English soccer club Manchester United's flat debut on the New York Stock Exchange on Friday ended a rocky but busy week for initial public offerings.
On Tuesday, Outback Steakhouse's parent company priced its IPO below expectations, and the owner of the Carl's Jr. fast-food chain postponed its planned stock offering Thursday night. It added up to an anticlimactic ending to the busiest week for major IPOs since Facebook's problem-plagued debut in May.
Investor reaction to the debuts show that they are pushing back on pricing and staying cautious if the company's finances are questionable. But if the price is right and the company is solid, investors are willing to buy.
After a five-week lull following Facebook's IPO, have been 22 initial public offerings since the last week in June.
"The greed factor is back," said Francis Gaskins, president and editor of IPODesktop.com. But investors are being cautious about which companies to buy into, he said. "When you have big leveraged buyouts with a big brand, they have to show bottom-line profit," to succeed.
If they don't, investors won't bite, as Manchester United found on Friday.
Its shares were flat at $14 in midday trading on the New York Stock Exchange, the level they were priced at by the underwriters late Thursday. The shares trade under the MANU ticker symbol. The stock had predicted the IPO to price between $16 and $20.

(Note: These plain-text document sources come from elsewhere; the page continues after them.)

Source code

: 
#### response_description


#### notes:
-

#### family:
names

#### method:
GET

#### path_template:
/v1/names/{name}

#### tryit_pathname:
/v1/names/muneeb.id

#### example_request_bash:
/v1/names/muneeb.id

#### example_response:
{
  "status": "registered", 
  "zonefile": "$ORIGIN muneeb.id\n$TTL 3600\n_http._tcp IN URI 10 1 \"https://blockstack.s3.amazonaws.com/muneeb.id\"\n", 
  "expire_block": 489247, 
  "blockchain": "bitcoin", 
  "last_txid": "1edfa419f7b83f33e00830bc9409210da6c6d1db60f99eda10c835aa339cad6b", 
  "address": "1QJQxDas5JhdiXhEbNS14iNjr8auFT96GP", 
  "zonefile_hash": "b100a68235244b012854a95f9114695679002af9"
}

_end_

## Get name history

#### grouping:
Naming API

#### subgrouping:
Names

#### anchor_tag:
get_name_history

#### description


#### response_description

The sports team is the best known in the world, but its finances are less sterling. It is hundreds of millions of dollars in debt and expects to report a loss for the year ended June 30, excluding a tax credit, with revenue down 3% to 5%.
Since Facebook's debut in May, investors are increasingly demanding lower stock prices, as well. Ten of the last 11 IPOS have priced below their expected range, said Nick Einhorn, an analyst at research firm Renaissance Capital.

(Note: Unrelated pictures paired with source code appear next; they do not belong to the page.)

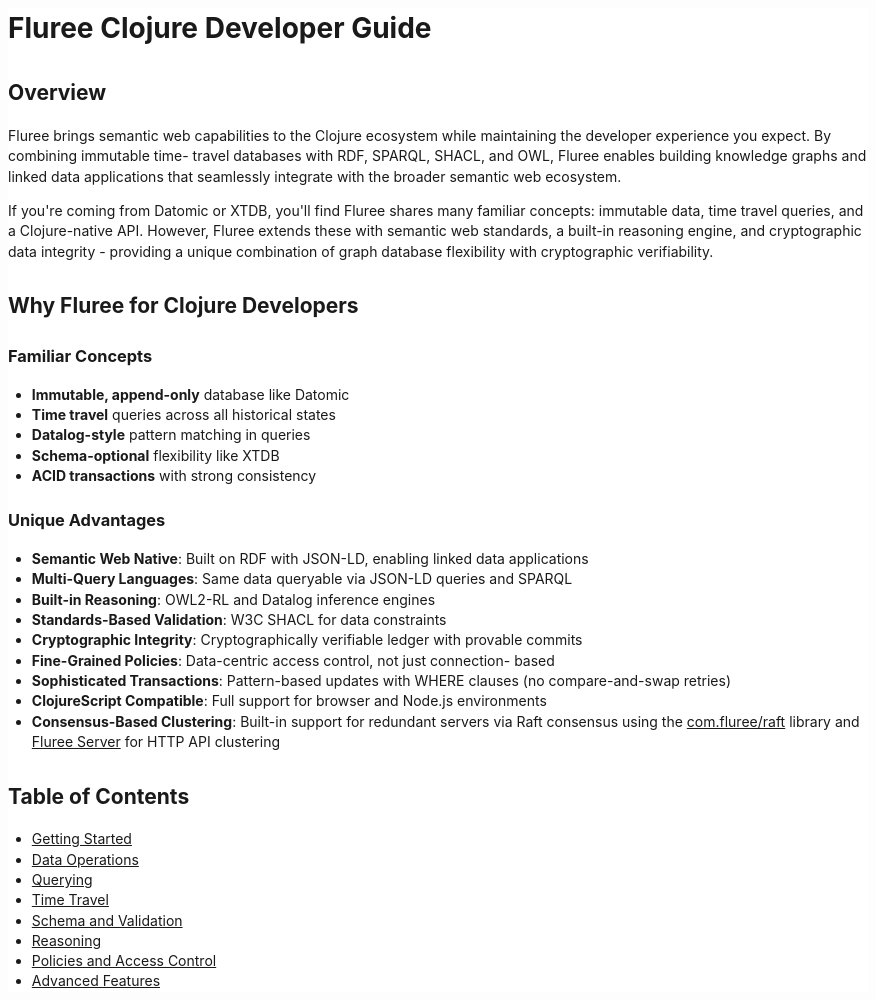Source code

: # Fluree Clojure Developer Guide

## Overview

Fluree brings semantic web capabilities to the Clojure ecosystem while
maintaining the developer experience you expect. By combining immutable time-
travel databases with RDF, SPARQL, SHACL, and OWL, Fluree enables building
knowledge graphs and linked data applications that seamlessly integrate with the
broader semantic web ecosystem.

If you're coming from Datomic or XTDB, you'll find Fluree shares many familiar
concepts: immutable data, time travel queries, and a Clojure-native API.
However, Fluree extends these with semantic web standards, a built-in reasoning
engine, and cryptographic data integrity - providing a unique combination of
graph database flexibility with cryptographic verifiability.

## Why Fluree for Clojure Developers

### Familiar Concepts
- **Immutable, append-only** database like Datomic
- **Time travel** queries across all historical states
- **Datalog-style** pattern matching in queries
- **Schema-optional** flexibility like XTDB
- **ACID transactions** with strong consistency

### Unique Advantages
- **Semantic Web Native**: Built on RDF with JSON-LD, enabling linked data
    applications
- **Multi-Query Languages**: Same data queryable via JSON-LD queries and SPARQL
- **Built-in Reasoning**: OWL2-RL and Datalog inference engines
- **Standards-Based Validation**: W3C SHACL for data constraints
- **Cryptographic Integrity**: Cryptographically verifiable ledger with provable
    commits
- **Fine-Grained Policies**: Data-centric access control, not just connection-
    based
- **Sophisticated Transactions**: Pattern-based updates with WHERE clauses (no
    compare-and-swap retries)
- **ClojureScript Compatible**: Full support for browser and Node.js
    environments
- **Consensus-Based Clustering**: Built-in support for redundant servers via
    Raft consensus using the [com.fluree/raft](https://github.com/fluree/raft) library and [Fluree Server](https://github.com/fluree/server) for HTTP API
    clustering

## Table of Contents

- [Getting Started](#getting-started)
- [Data Operations](#data-operations)
- [Querying](#querying)
- [Time Travel](#time-travel)
- [Schema and Validation](#schema-and-validation)
- [Reasoning](#reasoning)
- [Policies and Access Control](#policies-and-access-control)
- [Advanced Features](#advanced-features)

"In the last few weeks, investors kind of in general have been somewhat cautious," he said. "There's price sensitivity."
Bloomin' Brands, parent of Outback Steakhouse and other restaurants, for example, priced its offering of 16 million shares at $11 per share, below the $13 to $15 per share expected. But shares rallied, up 17 cents at $13.66 by midday Friday, up 24% from its IPO price.
Another expected IPO, from Carl's Jr. parent CKE Inc. on Friday was postponed. The company blamed market conditions.
Performant Financial Corp.'s initial public offering of 9 million shares on Friday priced at $9 per share, below an expected range of $12 to $14. Shares rose $1.05, or 11.6%, to $10.05 in midday trading. The Livermore, California, company, helps its government and private clients assess and collect delinquent or defaulted assets like student loans and Medicare overpayments.
Tech company Pereguine Semiconductor shares priced at $14 on Wednesday, at the low end of its expected range of $14 to $16. Shares have traded as high as $15.81 but were up 17 cents to $14.68 on Friday, 5% above its opening price.
The summer IPO season that got off to a slow start because of the fallout from Facebook's disappointing market debut.
Facebook shares began trading publicly on May 18 at the top of their projected IPO range, but ended up closing barely above their IPO price at $38.23 and have fallen sharply since then.
The offering was plagued with other problems too, including glitches with the Nasdaq stock market that delayed trading by half an hour. After that there was a five-week pause in IPO debuts, a "Facebook freeze."
Facebook's shares closed Wednesday at $20.72, down 45% from their IPO price.
But the late spate of summer IPOs could bode well for the rest of the year, Gaskins said.
"This is a good omen going into a fall, as long as the averages don't tank," he said. "I suspect fall will be a busy season."